Consistency is what leads people to become better stronger athletes and being consistent in going to the gym is much more important than going hard or switching programs each session in effort to trying to find a “shortcut” or “secret” to faster gains.
The Myth of Motivation
One of the greatest misconceptions regarding doing something consistently is the idea that you require motivation in order to do things.
If we only do things because we feel like it, we won’t ever get anything done in life.
You see, your body likes taking the easy way out of doing things.
Some days you will feel motivated to go to the gym, but most days you will not.
I’m sure if you ask professional bodybuilders and powerlifters, they will tell you the same thing.
Rather than relying on motivation to power you to work out, you should instead look into developing self-discipline.
Self-Discipline is doing the things that you don’t want to do but know you should do.
Self-discipline is like a muscle.
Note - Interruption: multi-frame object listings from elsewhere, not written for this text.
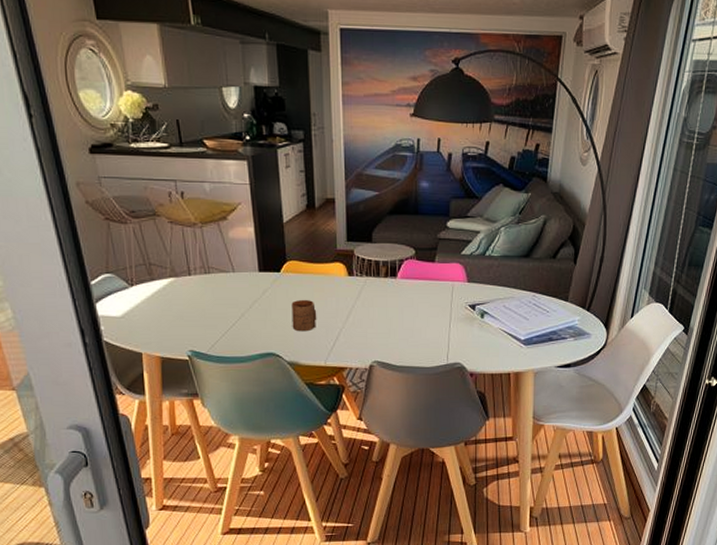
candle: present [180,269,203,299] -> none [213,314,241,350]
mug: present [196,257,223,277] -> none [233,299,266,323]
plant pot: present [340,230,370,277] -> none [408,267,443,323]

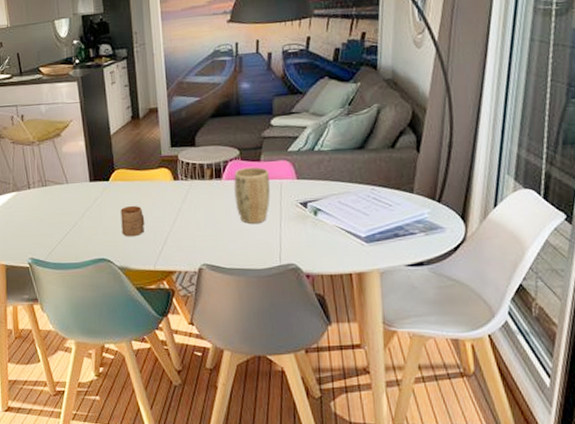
plant pot: none [408,267,443,323] -> present [234,166,270,224]

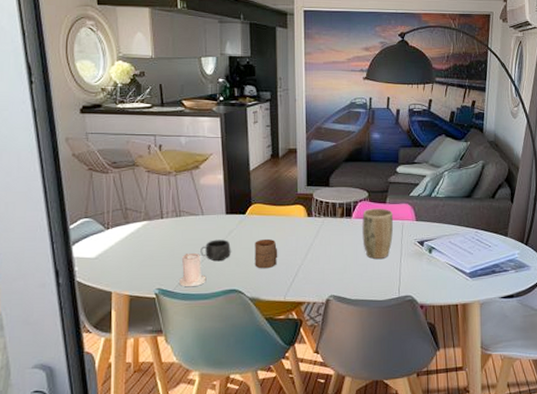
candle: none [50,223,76,257] -> present [179,253,206,287]
mug: none [67,207,97,231] -> present [200,239,231,262]

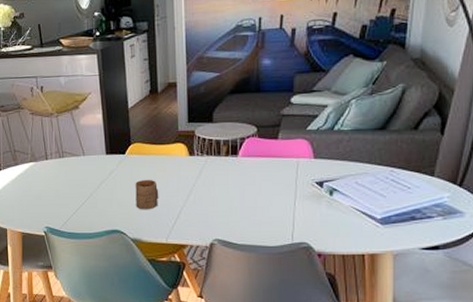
candle: present [179,253,206,287] -> none [65,194,90,227]
mug: present [200,239,231,262] -> none [83,180,112,202]
plant pot: present [362,208,394,259] -> none [250,144,287,201]

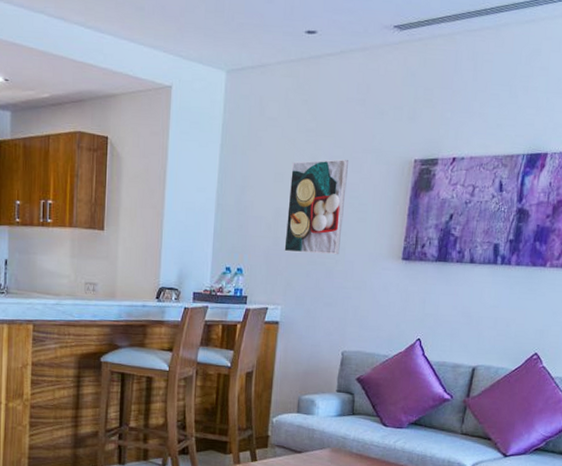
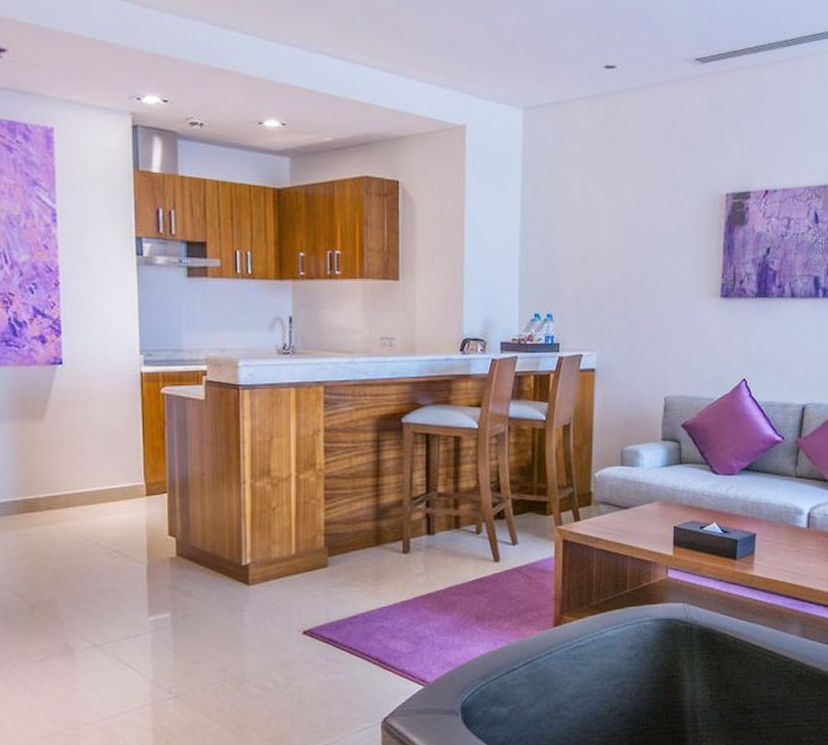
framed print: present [284,159,348,255] -> none [596,195,657,296]

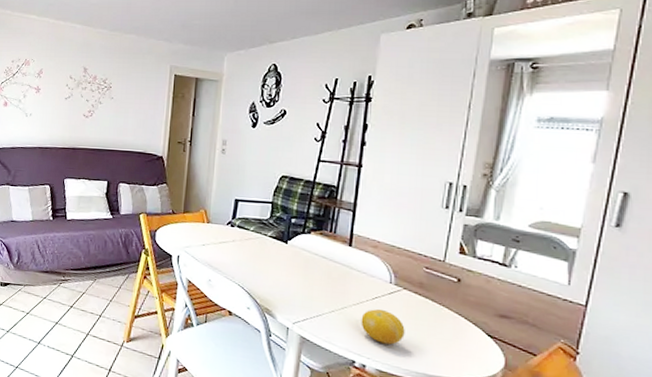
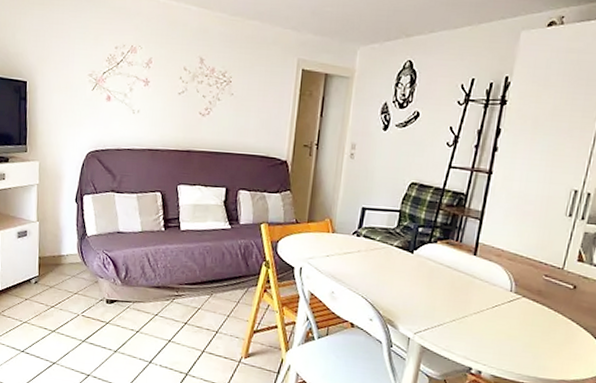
fruit: present [361,309,405,345] -> none [479,317,521,351]

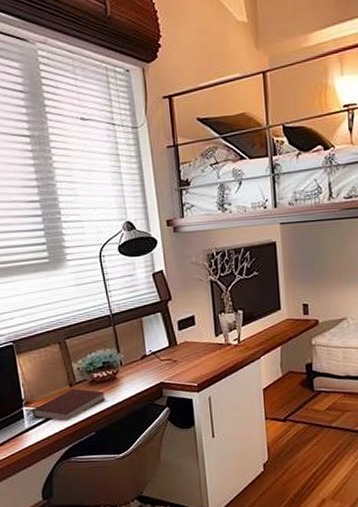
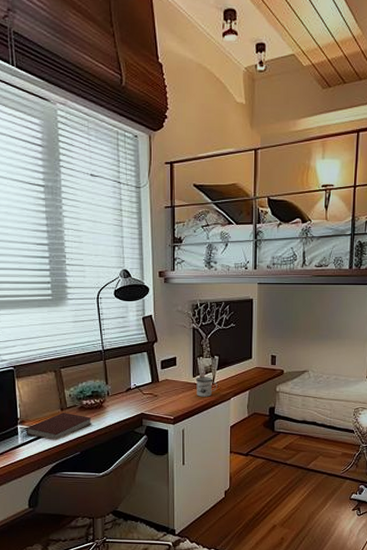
mug: none [219,335,244,358] -> present [196,377,217,397]

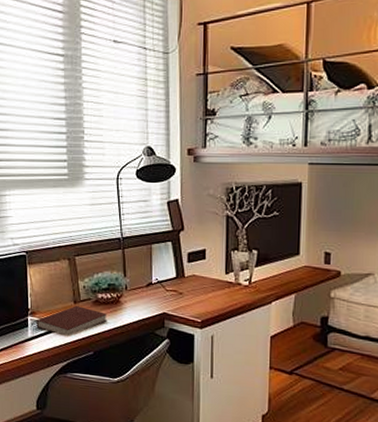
mug: present [196,377,217,397] -> none [229,274,255,299]

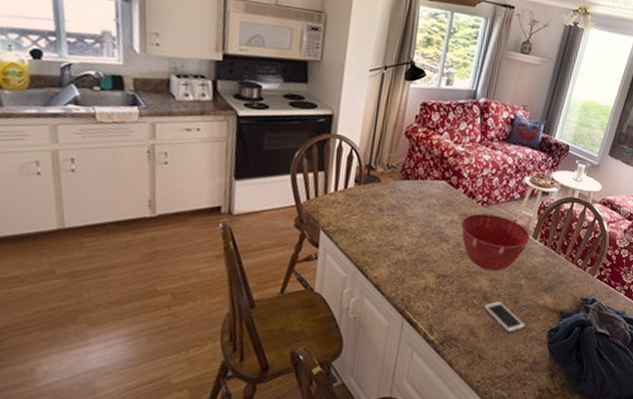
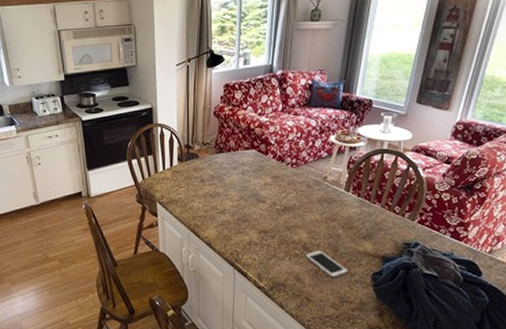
mixing bowl: present [461,213,531,272] -> none [275,174,343,224]

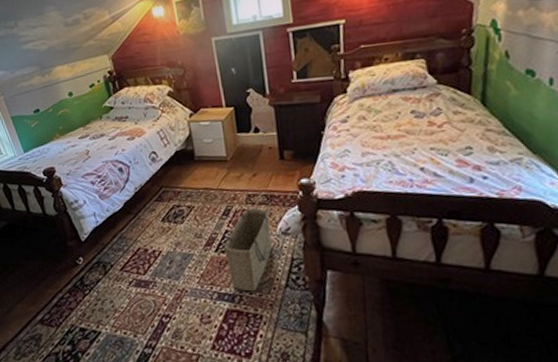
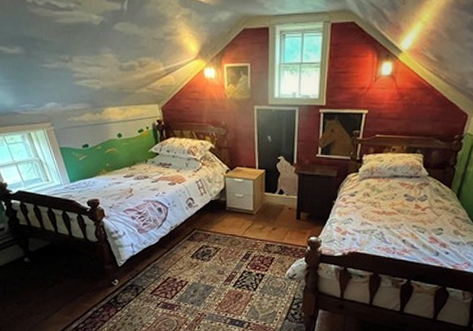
basket: present [224,208,272,292] -> none [241,255,282,321]

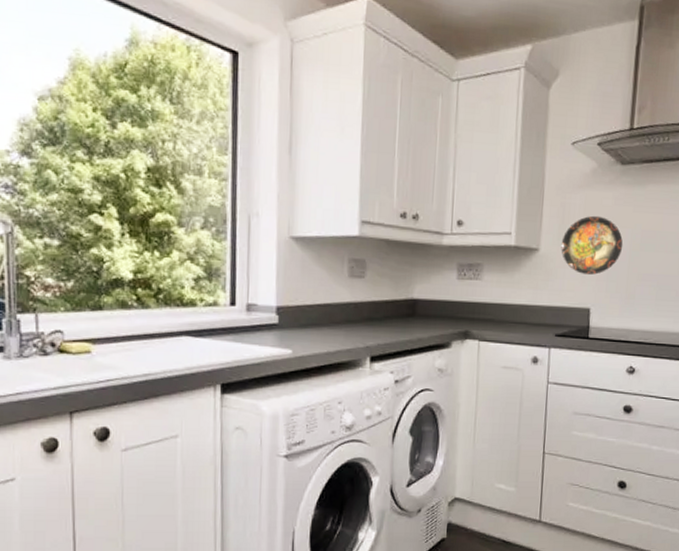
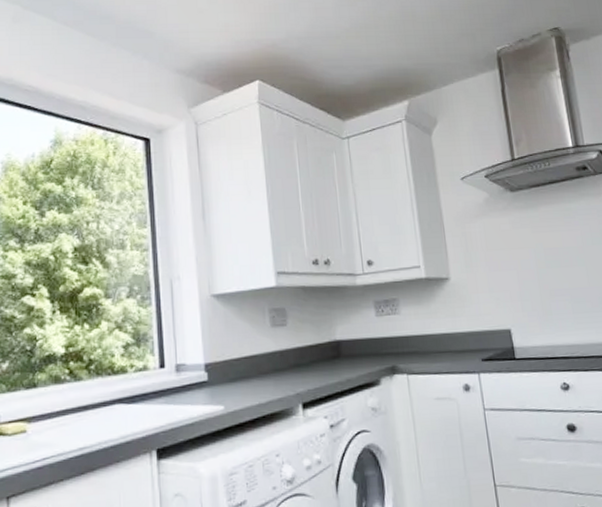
decorative plate: present [561,215,623,275] -> none [469,240,530,297]

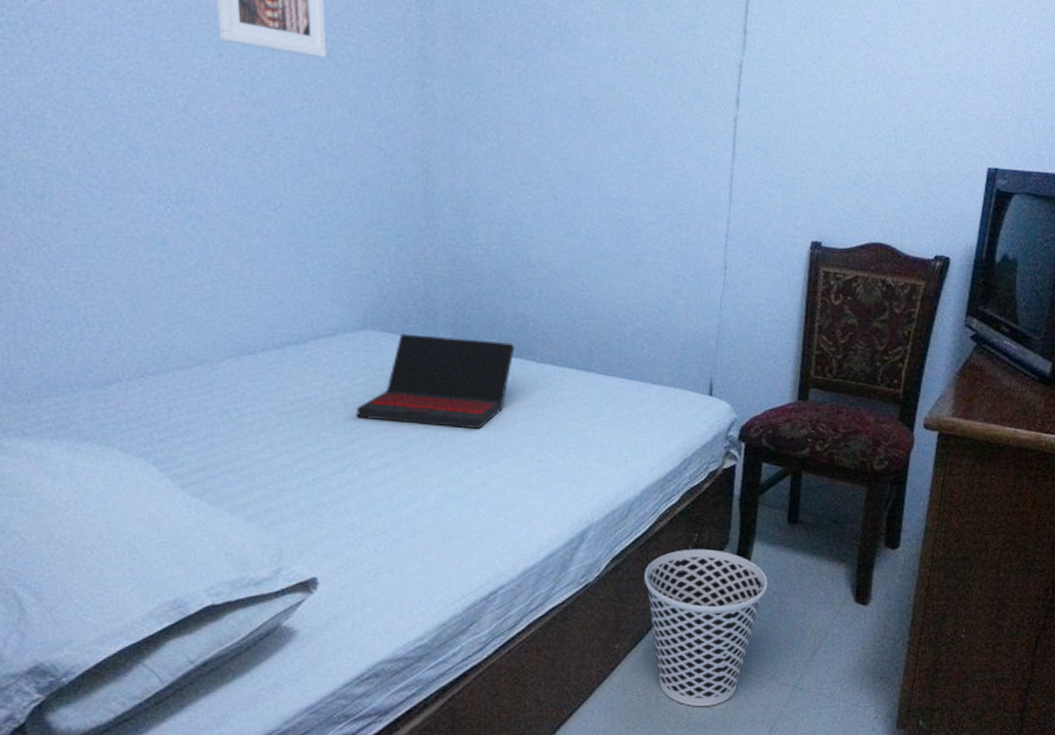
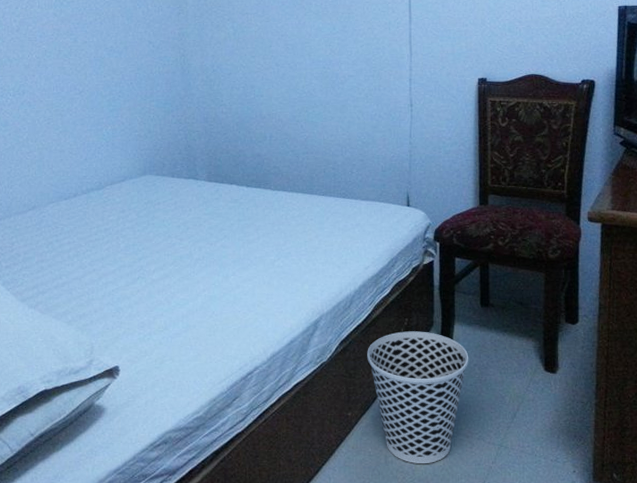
laptop: present [356,333,515,429] -> none [142,176,255,244]

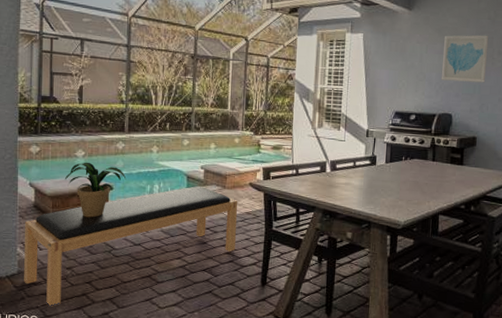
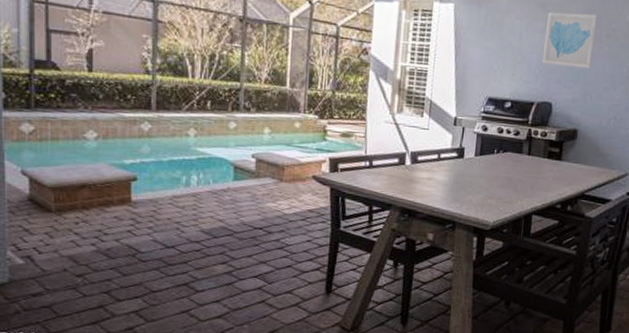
bench: present [24,186,237,308] -> none [17,178,297,323]
potted plant: present [64,162,127,218] -> none [70,145,155,215]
The more you practice it by either forcing yourself to do things you don’t want to do but should do, or by restraining from things you know you shouldn’t do, the stronger it will get and the easier it will be to stay consistent or refrain from bad habits.
The good thing is, once you develop a little self-discipline, it becomes easier and easier to do the things you should do, but don’t feel like doing.
In addition, by developing self-discipline, you will be able to accomplish more in life and reach your goals faster because you will be less distracted.
Therefore, it is important not to rely on motivation for your workouts and instead, focus on self-discipline.
And the key to developing self-discipline in working out is by making a strict schedule and timeframe of when you go to the gym.
That way, you stay consistent and will end up with much better progress in the gym rather than if you were to rely solely on motivation.
Consistency: Boring but Effective
If you feel that consistency is boring, you are not alone.
However, it is necessary for humans to achieve anything in life.
Do you think that professional bodybuilders or powerlifters are the way they are because they train once a week?
Do you think professional athletes are at the level they are at because they took “off-days” because they weren’t feeling motivated enough to go to practice?
Look at the work ethic of those who have accomplished anything significant in life.
Chances are, they are up early in the morning, doing something that aligns with their goal every single day for hours.
It’s not motivation that gets them to do that.
It is self-discipline and consistency.